- Work to be completed:
Below are records to give again exactly; omit each image they contain.

- Stored data:
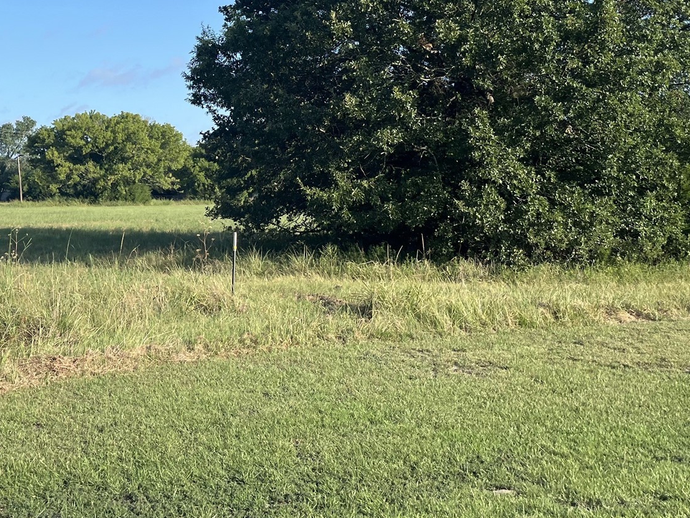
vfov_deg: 29.4
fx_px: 957
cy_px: 80
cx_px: 263
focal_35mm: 48
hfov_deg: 39.4
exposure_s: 1/2309
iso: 50
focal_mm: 5.1
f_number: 1.6
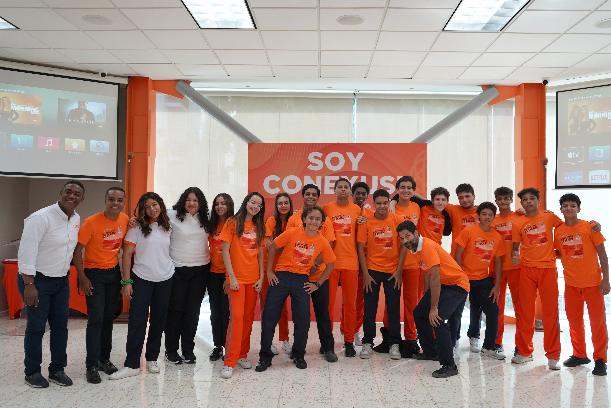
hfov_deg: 60.3
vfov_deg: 42.3
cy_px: 204
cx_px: 306
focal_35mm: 31
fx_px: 526
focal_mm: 31
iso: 1000
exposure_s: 1/160
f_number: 4
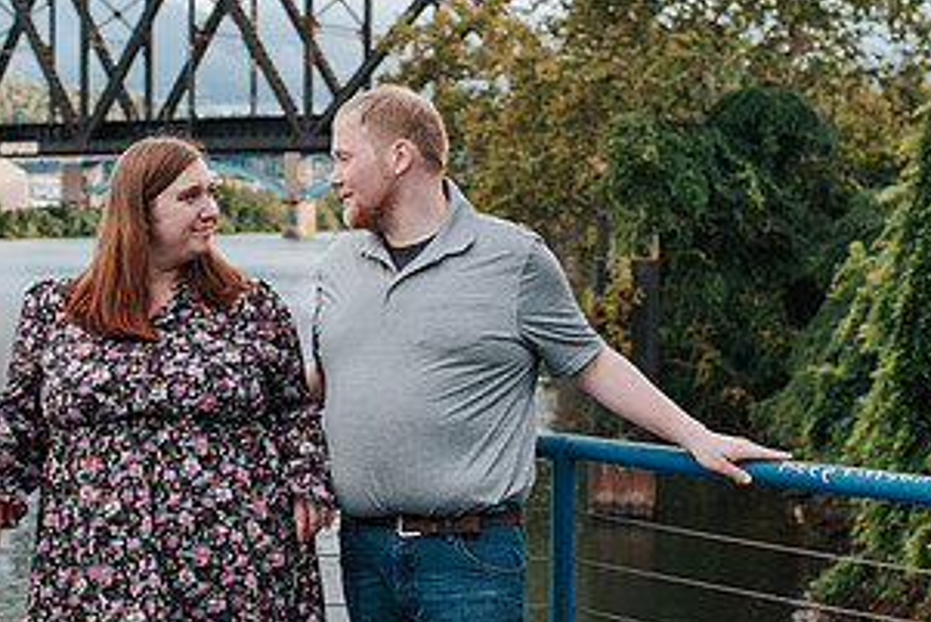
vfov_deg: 19.8
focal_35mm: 69
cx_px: 285
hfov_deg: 29.0
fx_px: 1785
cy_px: 296
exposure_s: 1/400
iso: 280
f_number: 3.2
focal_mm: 35
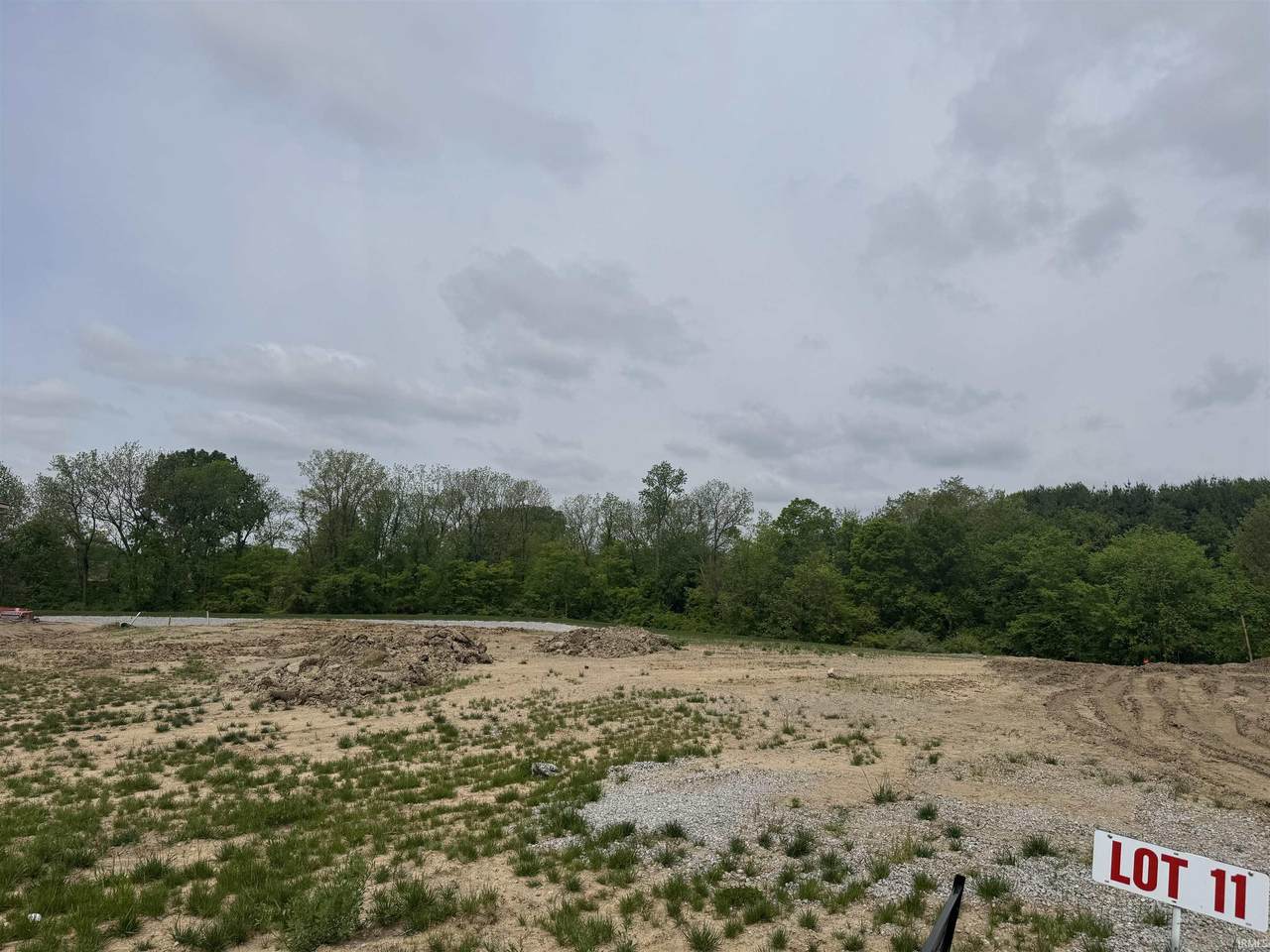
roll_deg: -1.6
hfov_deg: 71.6
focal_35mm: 24
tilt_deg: +6.4
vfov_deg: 56.8
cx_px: 635
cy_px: 476
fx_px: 881
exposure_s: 1/12346
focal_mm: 6.76
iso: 80
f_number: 1.78
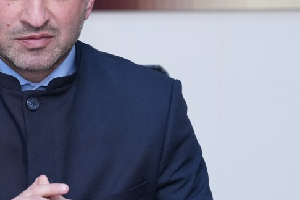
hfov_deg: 8.0
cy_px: 89
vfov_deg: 5.4
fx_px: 2125
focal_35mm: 255
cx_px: 28
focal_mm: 121
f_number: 5
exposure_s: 1/200
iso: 2000
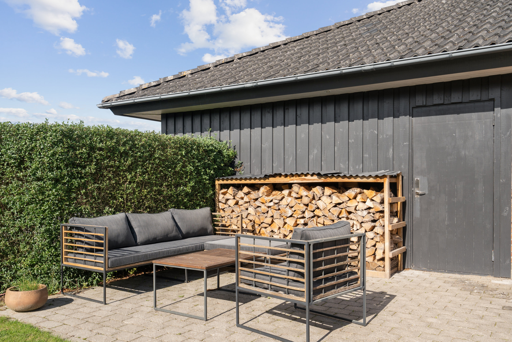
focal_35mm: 31
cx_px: 256
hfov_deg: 60.3
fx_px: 441
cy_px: 171
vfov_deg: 42.3
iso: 250
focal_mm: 31
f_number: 10
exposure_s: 1/250
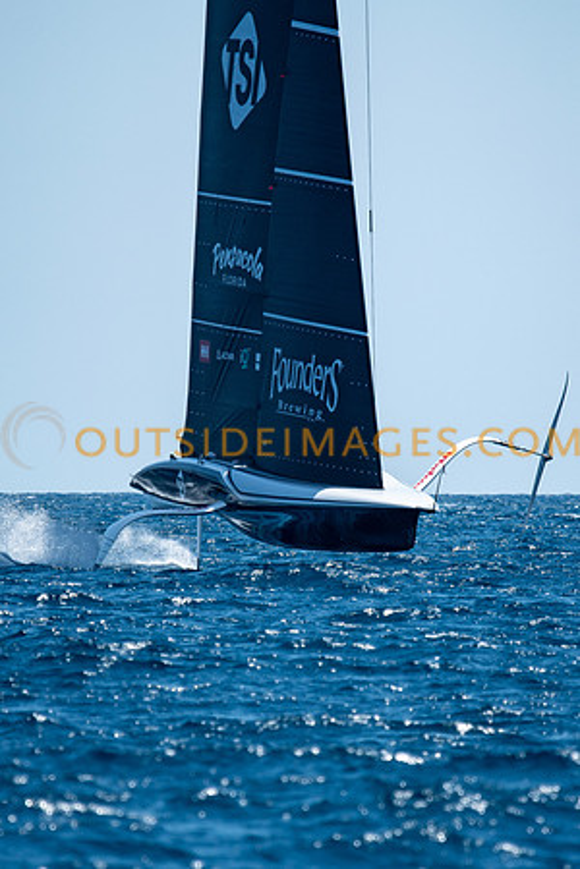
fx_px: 16351
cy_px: 435
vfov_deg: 3.0
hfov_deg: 2.0
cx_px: 292
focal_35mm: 677
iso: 200
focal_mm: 300
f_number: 4
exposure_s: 1/3200
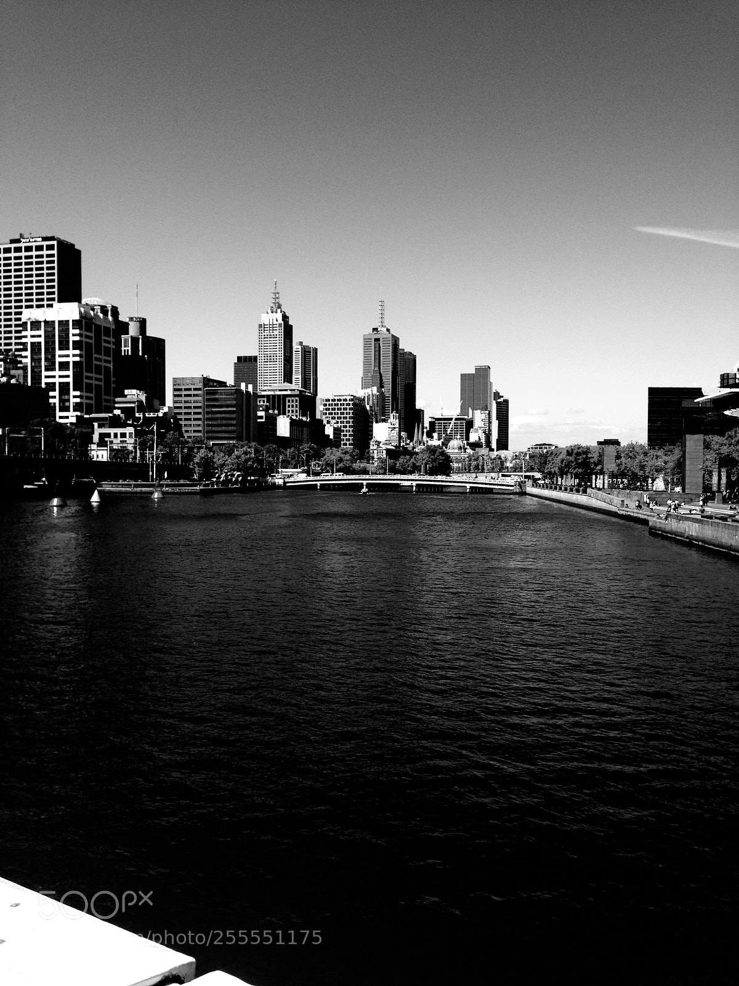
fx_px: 939
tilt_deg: -1.4
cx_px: 370
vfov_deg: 55.4
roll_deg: -0.9
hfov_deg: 42.9
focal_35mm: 33
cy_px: 493
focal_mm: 4.12
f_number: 2.4
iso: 50
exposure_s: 1/1595
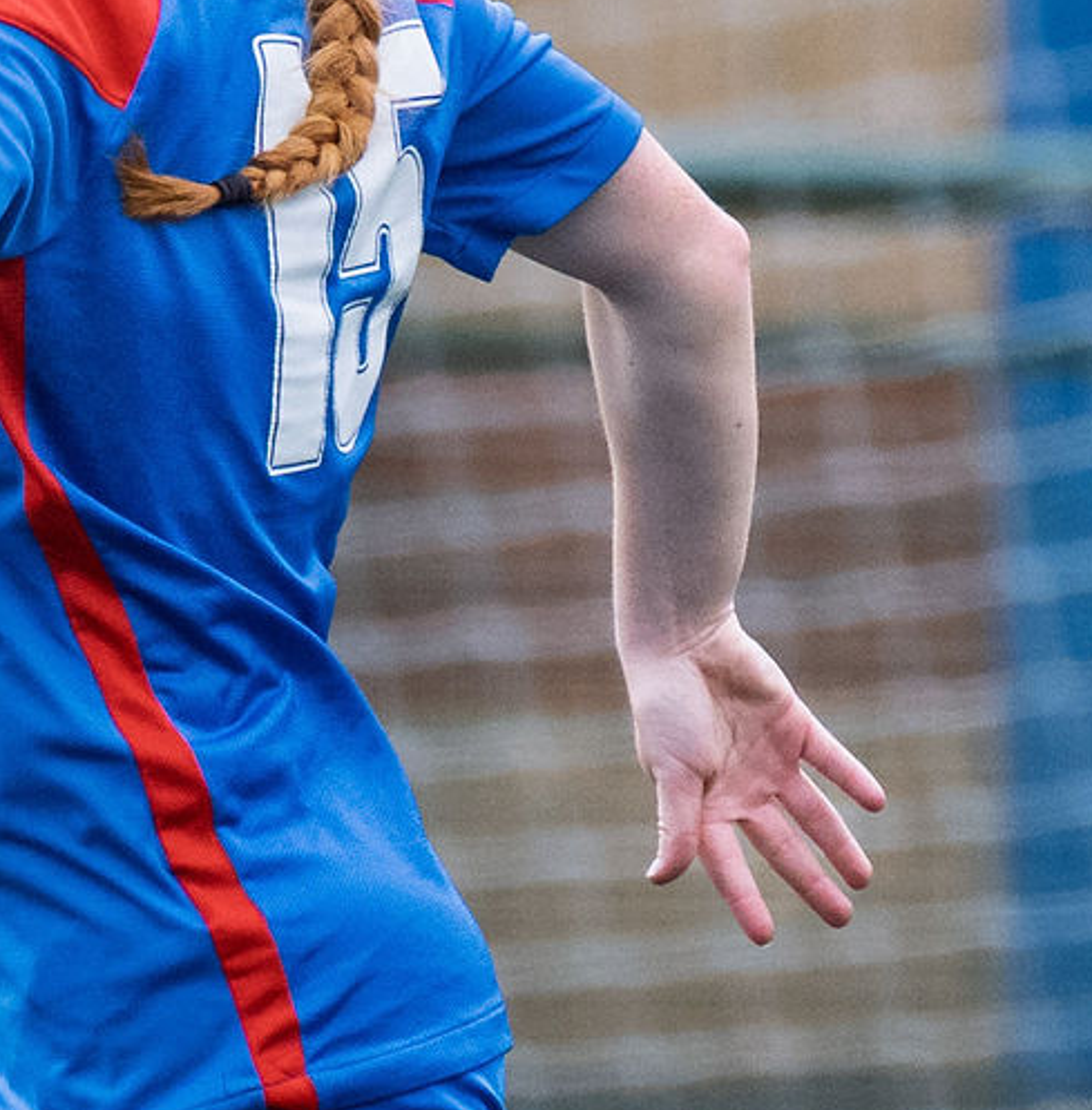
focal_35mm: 2775
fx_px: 99854
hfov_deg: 0.6
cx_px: -98
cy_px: -56
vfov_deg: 0.6
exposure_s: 1/1600
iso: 1000
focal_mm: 350
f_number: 5.3
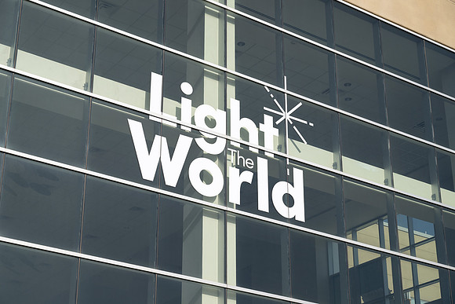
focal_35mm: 70
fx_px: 885
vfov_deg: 19.5
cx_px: 228
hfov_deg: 28.8
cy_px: 152
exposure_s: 1/1250
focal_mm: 70
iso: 200
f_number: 8
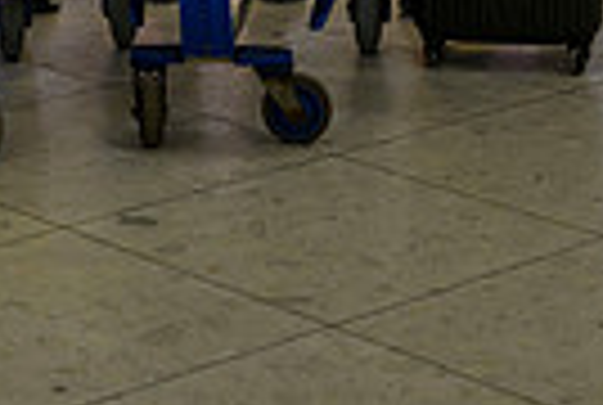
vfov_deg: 7.8
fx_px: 2753
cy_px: -585
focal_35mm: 164
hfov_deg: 12.4
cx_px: 112
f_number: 3.5
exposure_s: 1/400
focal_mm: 49
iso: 3200
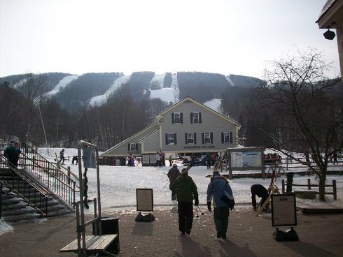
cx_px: 172
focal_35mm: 37
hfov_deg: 50.1
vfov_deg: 38.7
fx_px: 367
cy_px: 128
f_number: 5.6
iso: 80
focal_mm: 6.2
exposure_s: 1/759
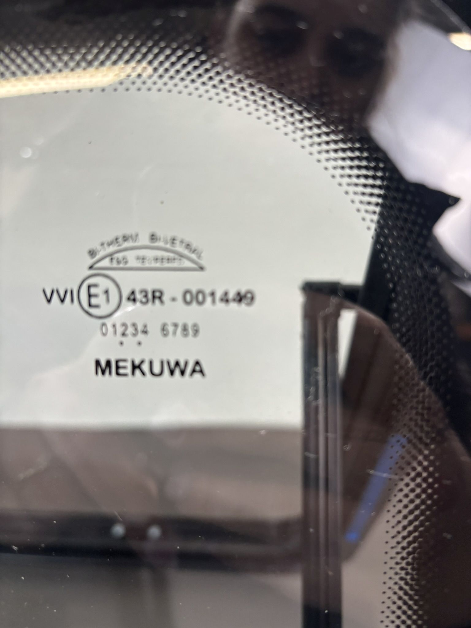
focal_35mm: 26
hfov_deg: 53.1
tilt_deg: -29.0
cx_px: 236
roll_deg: +1.6
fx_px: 472
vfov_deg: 67.3
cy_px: 314
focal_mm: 5.96
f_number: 1.6
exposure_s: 1/100
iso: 125
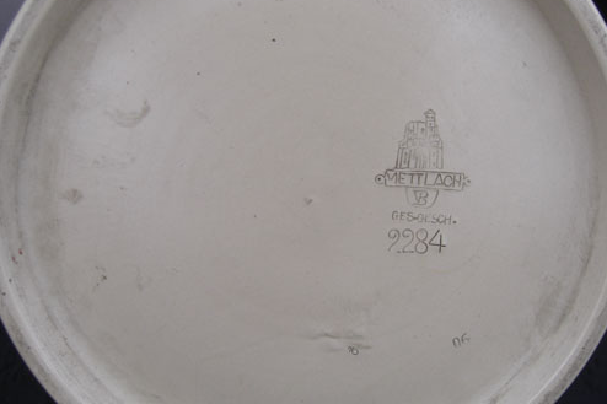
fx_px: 674
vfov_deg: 33.4
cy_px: 182
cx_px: 306
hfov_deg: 48.5
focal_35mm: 40
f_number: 2.8
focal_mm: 7.9
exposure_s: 1/40
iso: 100
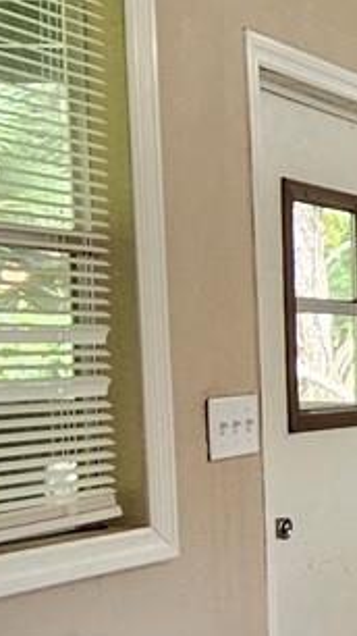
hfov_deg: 11.1
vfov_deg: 28.5
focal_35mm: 74
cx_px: 1038
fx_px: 1246
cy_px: 397
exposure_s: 1/60
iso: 125
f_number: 2.2
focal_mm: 2.2
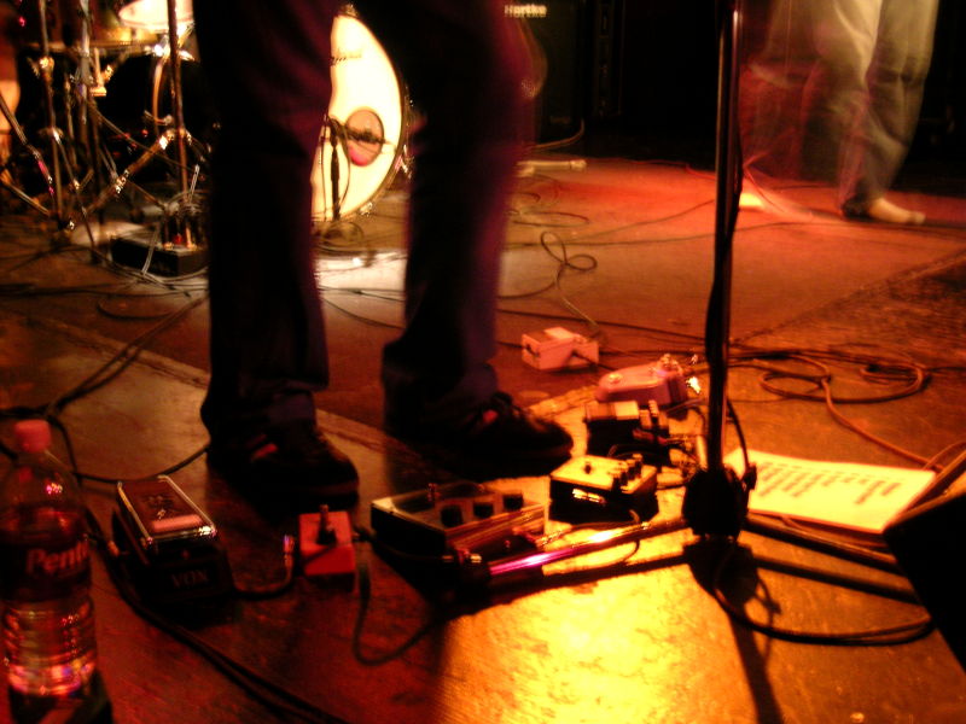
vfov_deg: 31.5
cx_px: 483
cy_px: 362
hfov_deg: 41.2
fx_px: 1284
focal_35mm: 46
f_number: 3.3
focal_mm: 9.5
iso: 200
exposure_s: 1
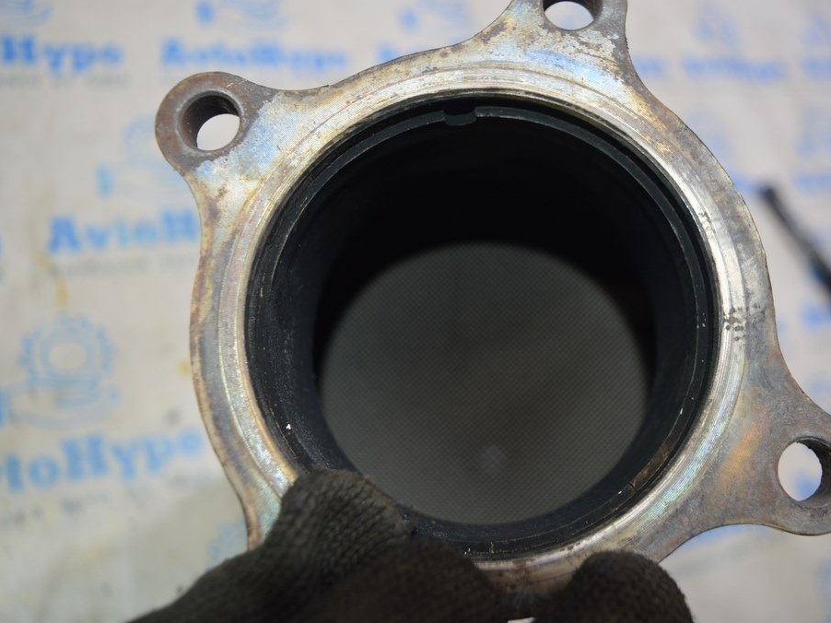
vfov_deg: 39.6
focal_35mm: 36
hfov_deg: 51.3
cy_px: 312
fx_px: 864
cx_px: 456
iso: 450
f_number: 3.8
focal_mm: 22
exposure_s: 1/60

- Output for this task:
vfov_deg: 29.4
fx_px: 957
cy_px: 80
cx_px: 263
focal_35mm: 48
hfov_deg: 39.4
exposure_s: 1/2309
iso: 50
focal_mm: 5.1
f_number: 1.6
hfov_deg: 60.3
vfov_deg: 42.3
cy_px: 204
cx_px: 306
focal_35mm: 31
fx_px: 526
focal_mm: 31
iso: 1000
exposure_s: 1/160
f_number: 4
vfov_deg: 19.8
focal_35mm: 69
cx_px: 285
hfov_deg: 29.0
fx_px: 1785
cy_px: 296
exposure_s: 1/400
iso: 280
f_number: 3.2
focal_mm: 35
roll_deg: -1.6
hfov_deg: 71.6
focal_35mm: 24
tilt_deg: +6.4
vfov_deg: 56.8
cx_px: 635
cy_px: 476
fx_px: 881
exposure_s: 1/12346
focal_mm: 6.76
iso: 80
f_number: 1.78
hfov_deg: 8.0
cy_px: 89
vfov_deg: 5.4
fx_px: 2125
focal_35mm: 255
cx_px: 28
focal_mm: 121
f_number: 5
exposure_s: 1/200
iso: 2000
focal_35mm: 31
cx_px: 256
hfov_deg: 60.3
fx_px: 441
cy_px: 171
vfov_deg: 42.3
iso: 250
focal_mm: 31
f_number: 10
exposure_s: 1/250
fx_px: 16351
cy_px: 435
vfov_deg: 3.0
hfov_deg: 2.0
cx_px: 292
focal_35mm: 677
iso: 200
focal_mm: 300
f_number: 4
exposure_s: 1/3200
fx_px: 939
tilt_deg: -1.4
cx_px: 370
vfov_deg: 55.4
roll_deg: -0.9
hfov_deg: 42.9
focal_35mm: 33
cy_px: 493
focal_mm: 4.12
f_number: 2.4
iso: 50
exposure_s: 1/1595
focal_35mm: 2775
fx_px: 99854
hfov_deg: 0.6
cx_px: -98
cy_px: -56
vfov_deg: 0.6
exposure_s: 1/1600
iso: 1000
focal_mm: 350
f_number: 5.3
focal_35mm: 70
fx_px: 885
vfov_deg: 19.5
cx_px: 228
hfov_deg: 28.8
cy_px: 152
exposure_s: 1/1250
focal_mm: 70
iso: 200
f_number: 8
vfov_deg: 7.8
fx_px: 2753
cy_px: -585
focal_35mm: 164
hfov_deg: 12.4
cx_px: 112
f_number: 3.5
exposure_s: 1/400
focal_mm: 49
iso: 3200
cx_px: 172
focal_35mm: 37
hfov_deg: 50.1
vfov_deg: 38.7
fx_px: 367
cy_px: 128
f_number: 5.6
iso: 80
focal_mm: 6.2
exposure_s: 1/759
focal_35mm: 26
hfov_deg: 53.1
tilt_deg: -29.0
cx_px: 236
roll_deg: +1.6
fx_px: 472
vfov_deg: 67.3
cy_px: 314
focal_mm: 5.96
f_number: 1.6
exposure_s: 1/100
iso: 125
fx_px: 674
vfov_deg: 33.4
cy_px: 182
cx_px: 306
hfov_deg: 48.5
focal_35mm: 40
f_number: 2.8
focal_mm: 7.9
exposure_s: 1/40
iso: 100
hfov_deg: 11.1
vfov_deg: 28.5
focal_35mm: 74
cx_px: 1038
fx_px: 1246
cy_px: 397
exposure_s: 1/60
iso: 125
f_number: 2.2
focal_mm: 2.2
vfov_deg: 31.5
cx_px: 483
cy_px: 362
hfov_deg: 41.2
fx_px: 1284
focal_35mm: 46
f_number: 3.3
focal_mm: 9.5
iso: 200
exposure_s: 1
vfov_deg: 39.6
focal_35mm: 36
hfov_deg: 51.3
cy_px: 312
fx_px: 864
cx_px: 456
iso: 450
f_number: 3.8
focal_mm: 22
exposure_s: 1/60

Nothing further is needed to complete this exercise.